Author Jason Brennan challenged the popular notion that voting is a civic duty during his lecture on May 5 in the Nicholson Library Reading Room.
In his book “The Ethics of Voting,” Brennan asserts that only well-informed citizens should participate in the democratic process, and he discussed this at the lecture.
“You must vote for what you believe will promote the common good, or otherwise must abstain,” Brennan assistant professor of philosophy and research at Brown University, said.
Brennan argued that the same rhetoric that encourages a politically active citizenry should also act as a deterrent for uniformed citizens.
“You must vote well or not vote at all, but most citizens violate these norms,” he said.
Brennan tackled several arguments in favor of voting, including the idea that voting is a learning experience that brings about a more enlightened individual.
“Politics provide opportunities for enlightenment much like fraternity parties provide opportunities for temperance,” he said. “Engaging in politics can enlighten you, but so can joining a street gang, taking heroin and dropping out of high school.”
Brennan also addressed the question of whether voting serves a collective purpose.
“You can ride the democratic wave or stand against it, but it’s going to shore regardless,” he said, asserting that voting only carries significance when it is carried out as a group and not an individual effort.

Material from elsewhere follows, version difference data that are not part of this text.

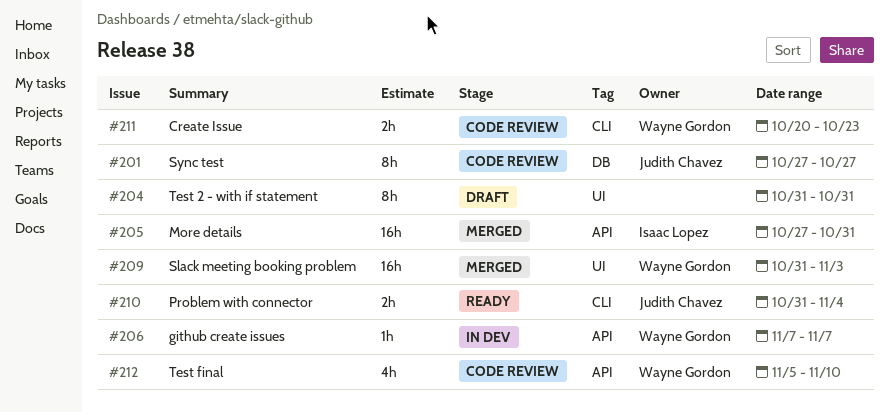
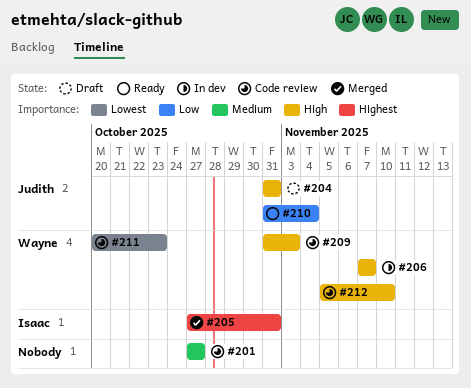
#201, owner: Judith Chavez -> none
#204, owner: none -> Judith Chavez
#209, status: Merged -> Code review

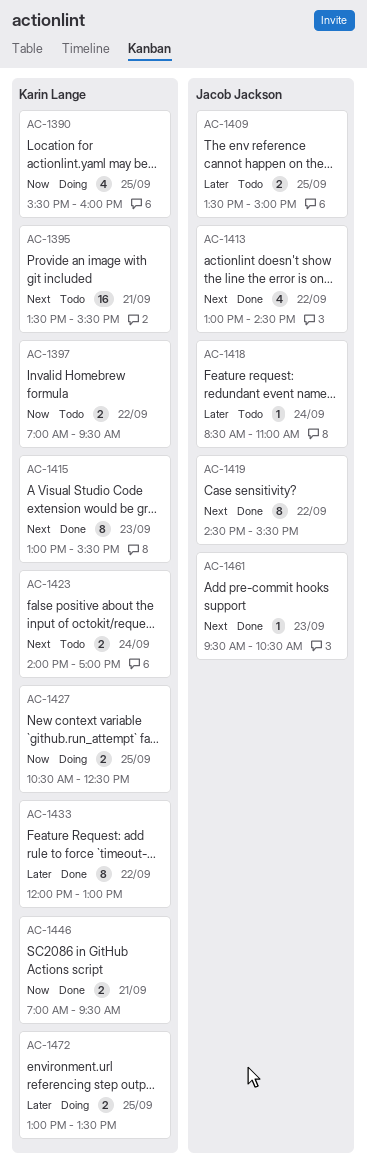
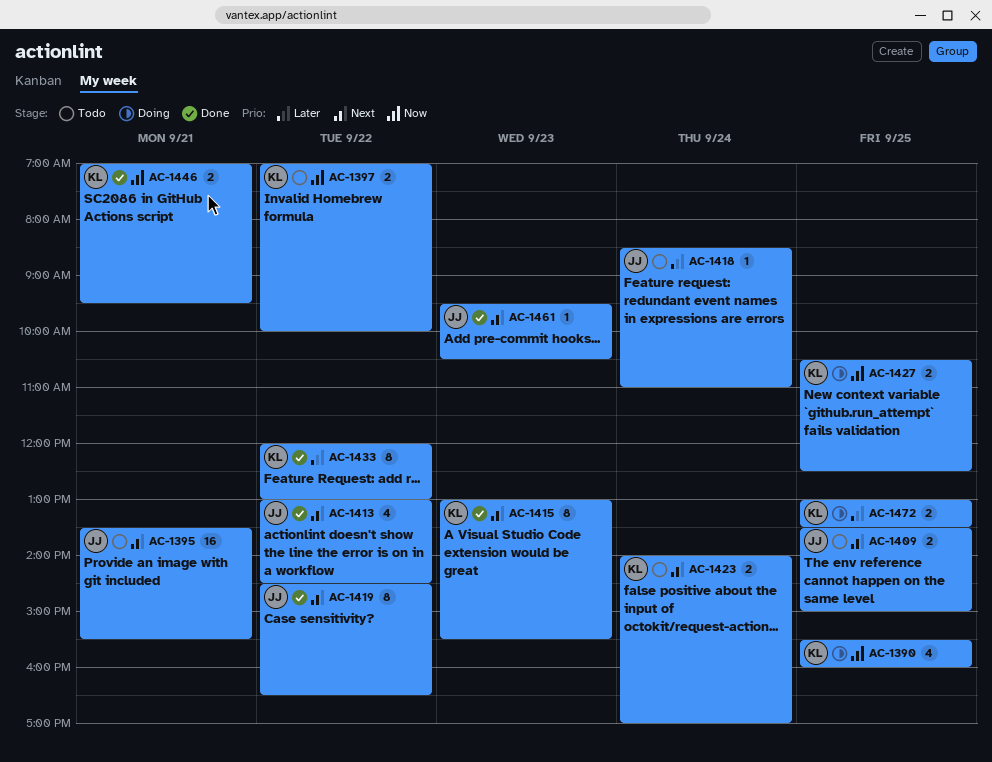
AC-1395, owner: Karin Lange -> Jacob Jackson
AC-1397, ends: 09:30 -> 10:00
AC-1409, priority: Later -> Next
AC-1419, ends: 15:30 -> 16:30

Brennan’s presentation was followed by commentary from John Holzwarth, a political science professor from Lewis & Clark College, and Tamara Metz, a political science professor from Reed College.

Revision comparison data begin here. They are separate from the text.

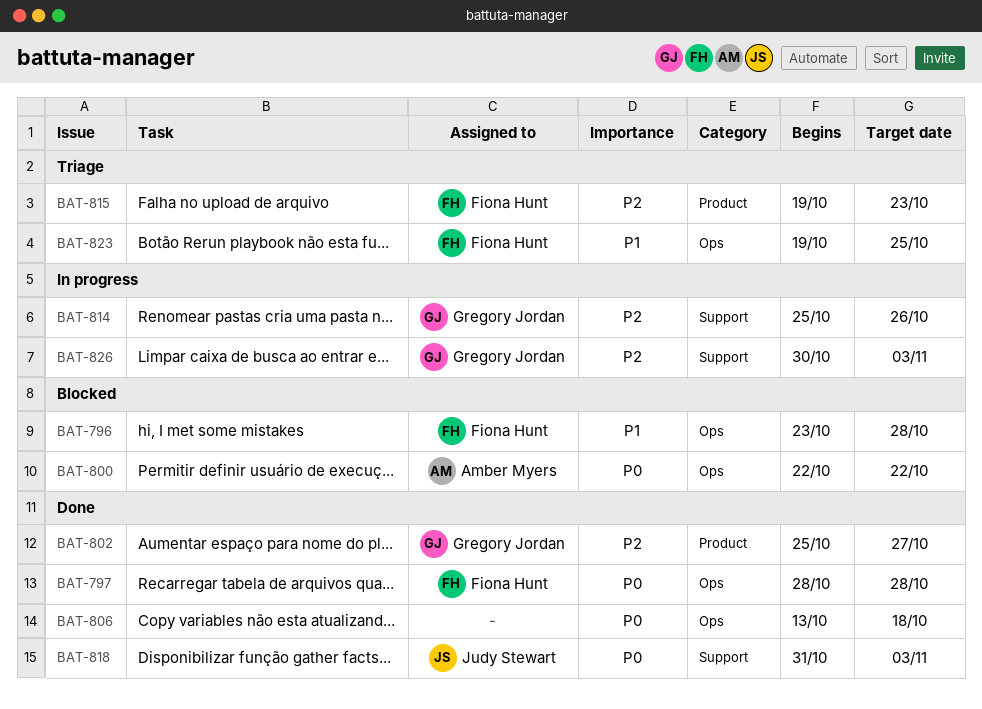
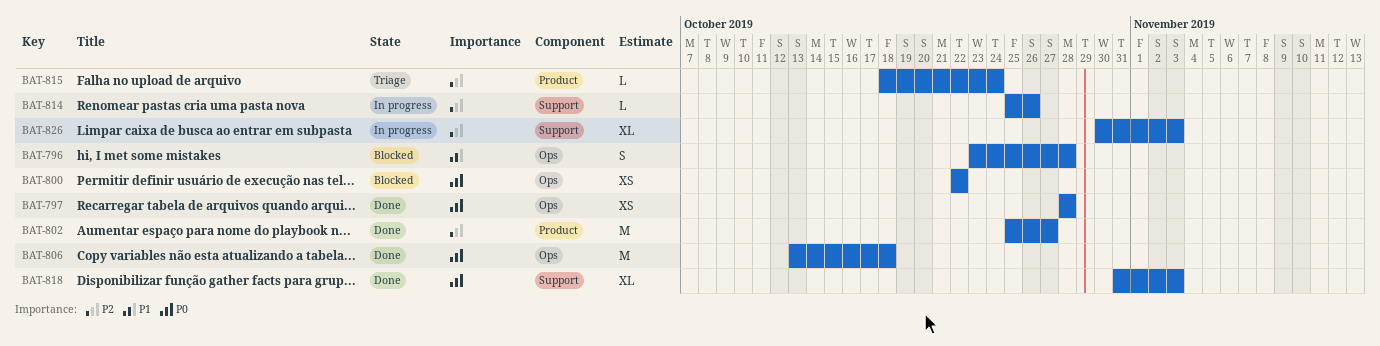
BAT-815, start: Oct 19 -> Oct 18
BAT-815, due: Oct 23 -> Oct 24
BAT-823: present -> none

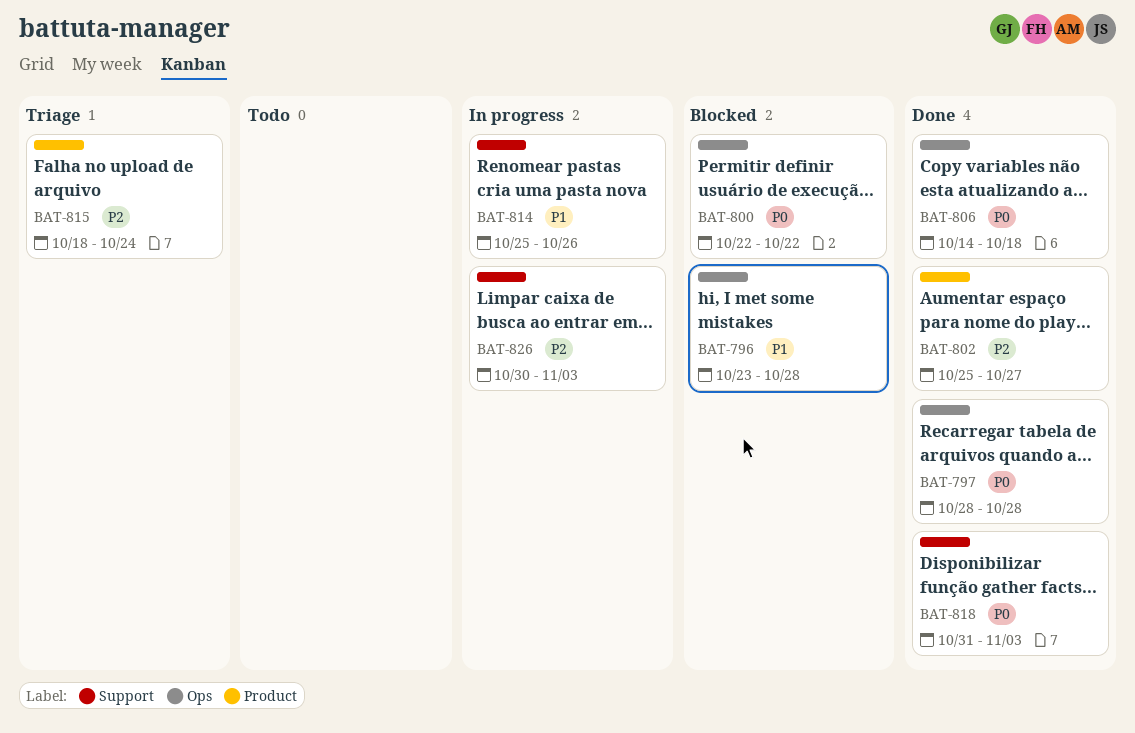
BAT-806, start: Oct 13 -> Oct 14
BAT-814, priority: P2 -> P1

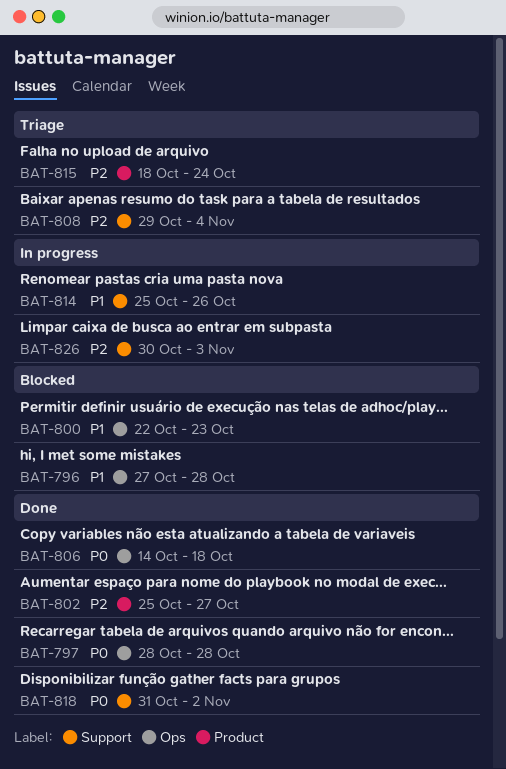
BAT-796, start: Oct 23 -> Oct 27
BAT-800, priority: P0 -> P1
BAT-800, due: Oct 22 -> Oct 23
BAT-808: none -> present
BAT-818, due: Nov 3 -> Nov 2

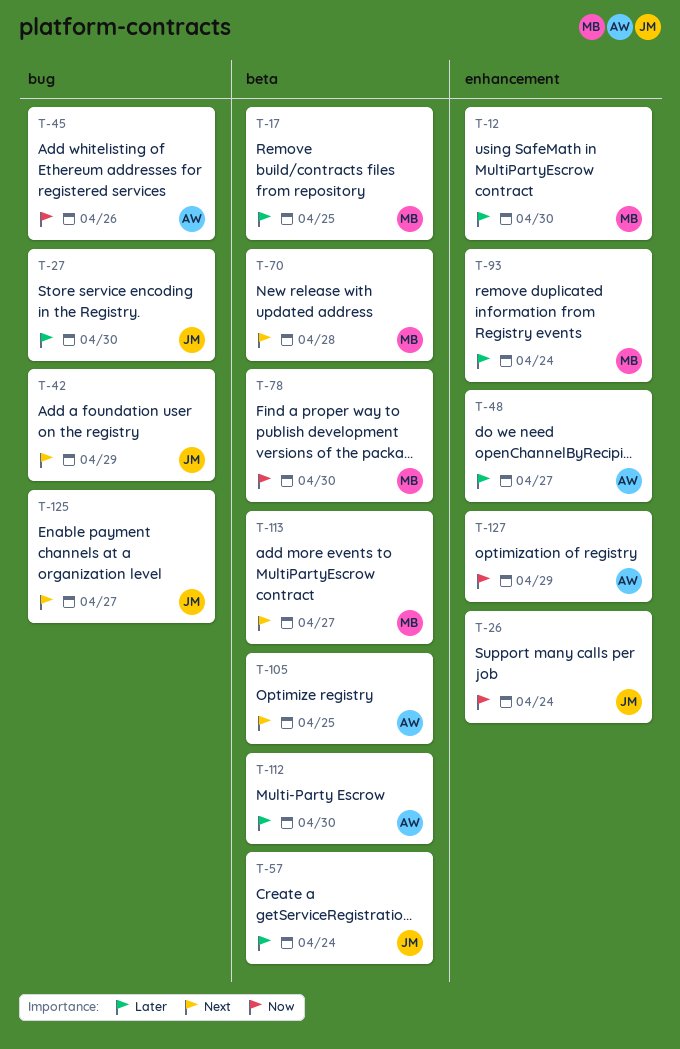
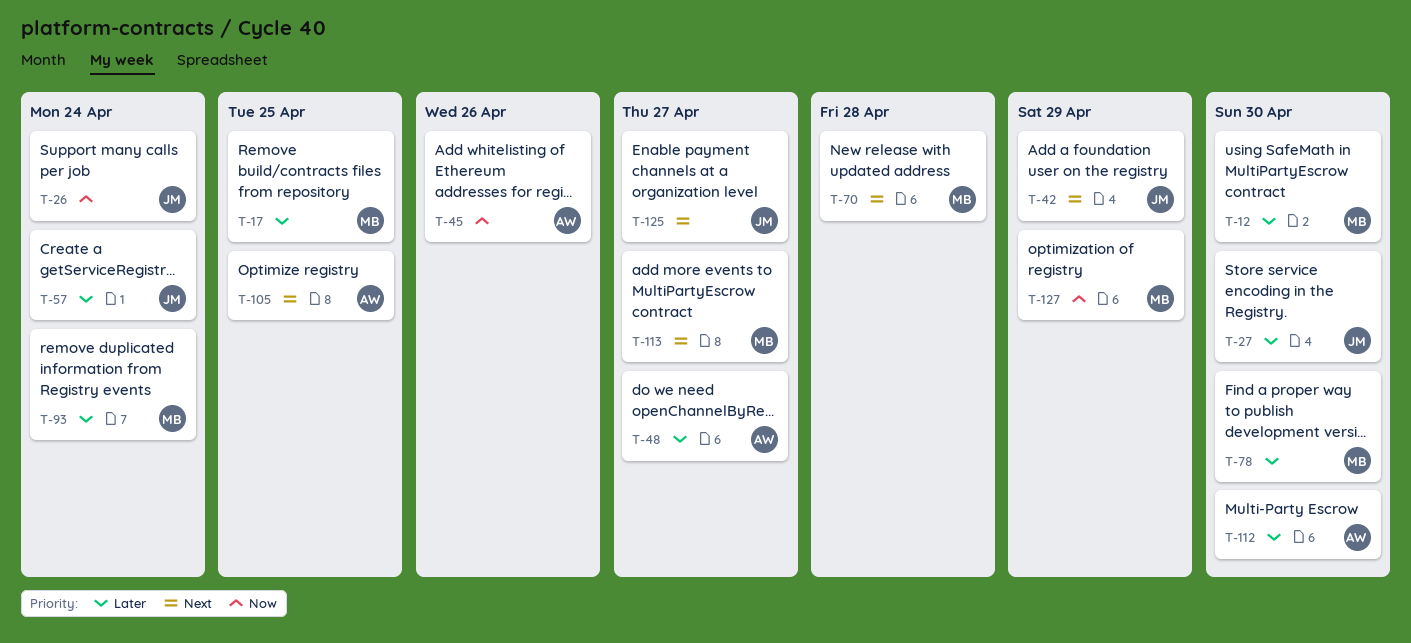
T-78, priority: Now -> Later
T-127, owner: AW -> MB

Both Holzwarth and Metz expressed concerns with Brennan’s arguments.
Holzwarth felt that Brennan omitted several key aspects in his discussion of political liberty.
“He dealt with voting rights and the right to run for office … and omitted such rights as the right to due process and the right to petition one’s government,” Holzwarth said.
Assistant Professor of Political Science Nick Buccola planned the commentary with dissenting viewpoints in order to improve the quality of the lecture.
“Having those critics there was to bring in a diversity of perspectives and robust discussion,” Buccola said. “People will have a sense of a lot of different viewpoints and perspectives to enhance their own political perspectives.”
Sophomore Mary Campbell found that the presentation of multiple views enhanced the audience’s ability to understand the voting issue.
“I enjoyed the opportunity to interact with Brennan,” she said. “Between the comments made by the other panelists and the questions posed by the audience, we were able to get to the core of this issue.”